Comme je vous le disais, il ne se passe pas une journée sans une insulte, un incident, une menace envers mon équipe, et des dizaines entre élèves. Pourtant, j’adore mon travail et je prends très à cœur ma mission.

J’organise en ce moment une exposition à la mairie de quartier et notre nouveau principal a décidé de remettre des distinctions chaque trimestre aux élèves méritants. C’est un bonheur de voir leur mine réjouie quand on leur tend leur diplôme. C’est sur ça que je focalise. Mais je n’oublie pas le reste. Je vous souhaite bon courage pour votre mission, dont l’importance est capitale. Je vous invite à encourager les enseignants de Louise-Michel à témoigner et au-delà les collègues du Nord-Pas-de-Calais, qui sont connus pour leur solidarité.

Perrine Tournant

35 réflexions sur “Les profs ont la parole (9)

  1. Quand je lis cela…c’est à peine croyable, voilà ce que je me dis d’abord. Ensuite : aucune violence ne doit être tolérée.
    Enfin, il faut comprendre, à la fois pourquoi cette violence a lieu, mais il faut aussi des sanctions.

    Pour moi, il y a de moins en moins d’éducation familiale et collective, de spiritualité en Europe, et l’argent, la consommation, est le seul moteur de nos sociétés, avec des rapports de force. La culture, l’instruction sont négligées.

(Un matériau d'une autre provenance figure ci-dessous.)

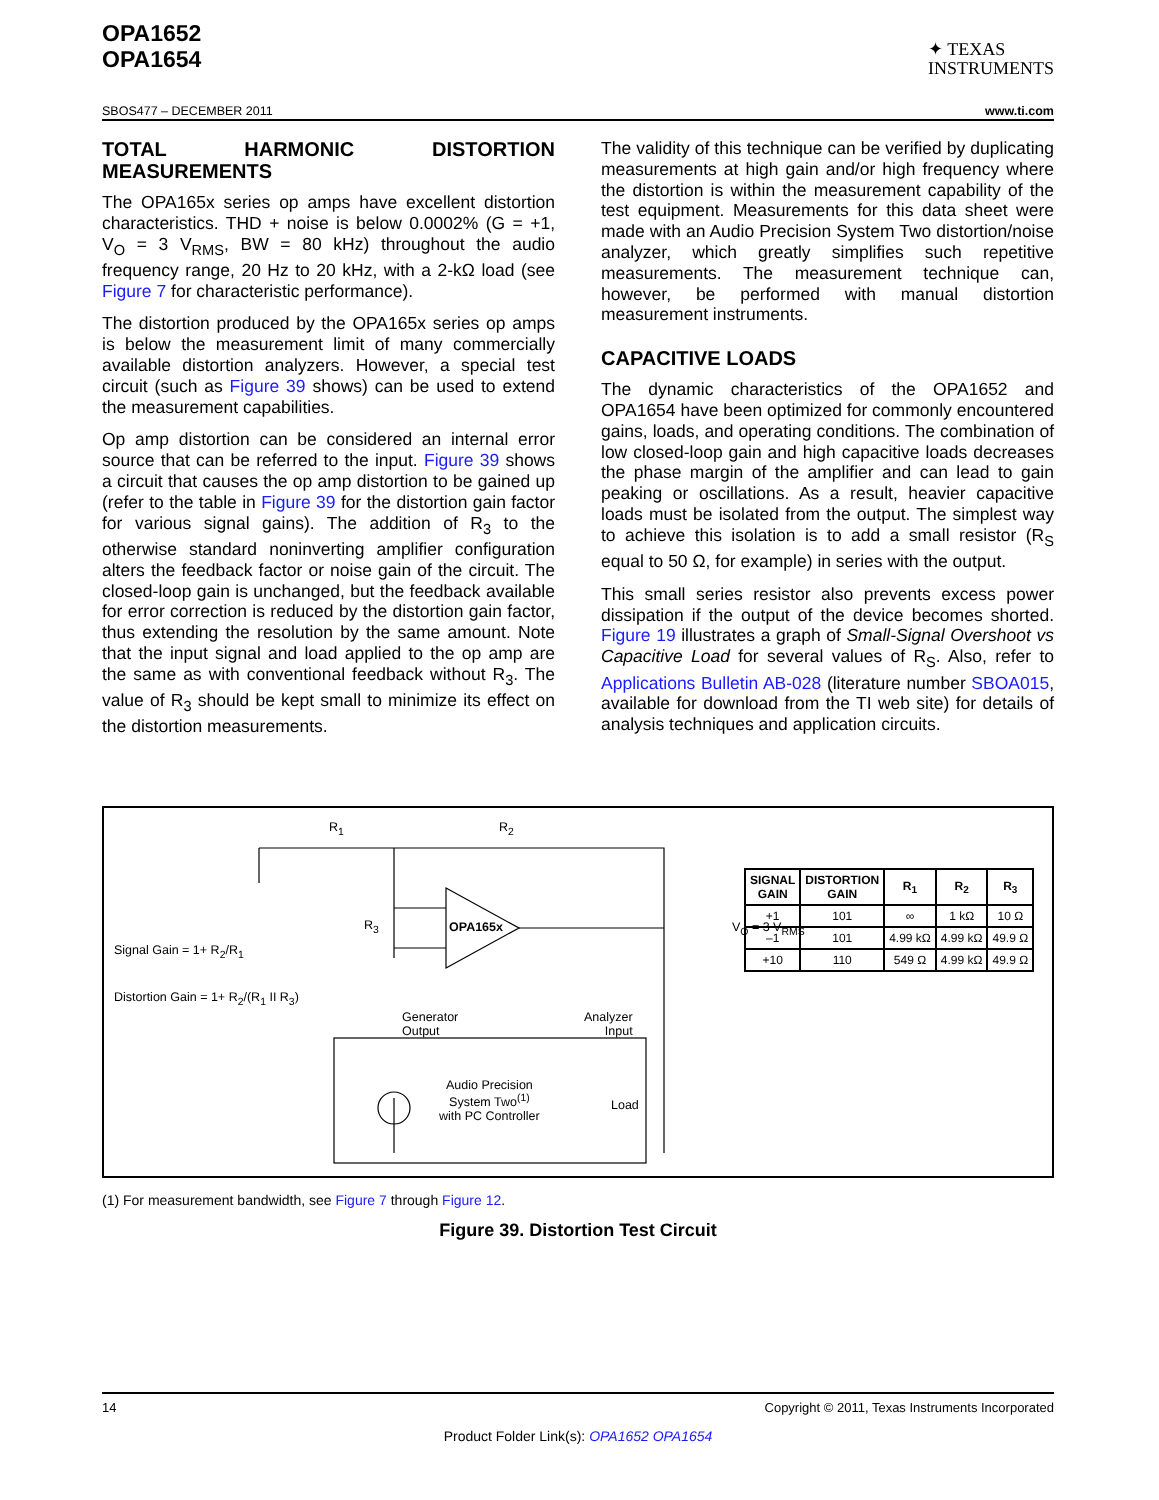OPA1652
OPA1654
✦ TEXAS
INSTRUMENTS
SBOS477 – DECEMBER 2011 www.ti.com
TOTAL HARMONIC DISTORTION MEASUREMENTS
The OPA165x series op amps have excellent distortion characteristics. THD + noise is below 0.0002% (G = +1, V<sub>O</sub> = 3 V<sub>RMS</sub>, BW = 80 kHz) throughout the audio frequency range, 20 Hz to 20 kHz, with a 2-kΩ load (see Figure 7 for characteristic performance).
The distortion produced by the OPA165x series op amps is below the measurement limit of many commercially available distortion analyzers. However, a special test circuit (such as Figure 39 shows) can be used to extend the measurement capabilities.
Op amp distortion can be considered an internal error source that can be referred to the input. Figure 39 shows a circuit that causes the op amp distortion to be gained up (refer to the table in Figure 39 for the distortion gain factor for various signal gains). The addition of R<sub>3</sub> to the otherwise standard noninverting amplifier configuration alters the feedback factor or noise gain of the circuit. The closed-loop gain is unchanged, but the feedback available for error correction is reduced by the distortion gain factor, thus extending the resolution by the same amount. Note that the input signal and load applied to the op amp are the same as with conventional feedback without R<sub>3</sub>. The value of R<sub>3</sub> should be kept small to minimize its effect on the distortion measurements.
The validity of this technique can be verified by duplicating measurements at high gain and/or high frequency where the distortion is within the measurement capability of the test equipment. Measurements for this data sheet were made with an Audio Precision System Two distortion/noise analyzer, which greatly simplifies such repetitive measurements. The measurement technique can, however, be performed with manual distortion measurement instruments.
CAPACITIVE LOADS
The dynamic characteristics of the OPA1652 and OPA1654 have been optimized for commonly encountered gains, loads, and operating conditions. The combination of low closed-loop gain and high capacitive loads decreases the phase margin of the amplifier and can lead to gain peaking or oscillations. As a result, heavier capacitive loads must be isolated from the output. The simplest way to achieve this isolation is to add a small resistor (R<sub>S</sub> equal to 50 Ω, for example) in series with the output.
This small series resistor also prevents excess power dissipation if the output of the device becomes shorted. Figure 19 illustrates a graph of Small-Signal Overshoot vs Capacitive Load for several values of R<sub>S</sub>. Also, refer to Applications Bulletin AB-028 (literature number SBOA015, available for download from the TI web site) for details of analysis techniques and application circuits.
R<sub>1</sub> R<sub>2</sub>
R<sub>3</sub> OPA165x V<sub>O</sub> = 3 V<sub>RMS</sub>
Signal Gain = 1+ R<sub>2</sub>/R<sub>1</sub>
Distortion Gain = 1+ R<sub>2</sub>/(R<sub>1</sub> II R<sub>3</sub>)
Generator
Output
Analyzer
Input
Audio Precision
System Two<sup>(1)</sup>
with PC Controller
Load
| SIGNAL GAIN | DISTORTION GAIN | R<sub>1</sub> | R<sub>2</sub> | R<sub>3</sub> |
| --- | --- | --- | --- | --- |
| +1 | 101 | ∞ | 1 kΩ | 10 Ω |
| –1 | 101 | 4.99 kΩ | 4.99 kΩ | 49.9 Ω |
| +10 | 110 | 549 Ω | 4.99 kΩ | 49.9 Ω |
(1) For measurement bandwidth, see Figure 7 through Figure 12.
Figure 39. Distortion Test Circuit
14 Copyright © 2011, Texas Instruments Incorporated
Product Folder Link(s): OPA1652 OPA1654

    Le matérialisme n’est pas souhaitable. Qu’est-ce qui empêche l’homme alors de se rapprocher de l’animal ? De vouloir que tous ses désirs soient réalisés ?

    Et les éducateurs ont-ils encore les moyens d’éduquer ?

  2. Quand je lis cela…c’est à peine croyable, voilà ce que je me dis d’abord. Ensuite : aucune violence ne doit être tolérée.
    Enfin, il faut comprendre, à la fois pourquoi cette violence a lieu, mais il faut aussi des sanctions.

    Pour moi, il y a de moins en moins d’éducation familiale et collective, de spiritualité en Europe, et l’argent, la consommation, est le seul moteur de nos sociétés, avec des rapports de force. La culture, l’instruction sont négligées.

    Le matérialisme n’est pas souhaitable. Qu’est-ce qui empêche l’homme alors de se rapprocher de l’animal ? De vouloir que tous ses désirs soient réalisés ?

    Et les éducateurs ont-ils encore les moyens d’éduquer ?

  3. Je n’arrive pas à y croire : comment peut-il rester des adultes dans un établissement où règne une cruauté et une violence pareille ? Parfois je me dis que les enseignants ont une vocation de martyr du service public …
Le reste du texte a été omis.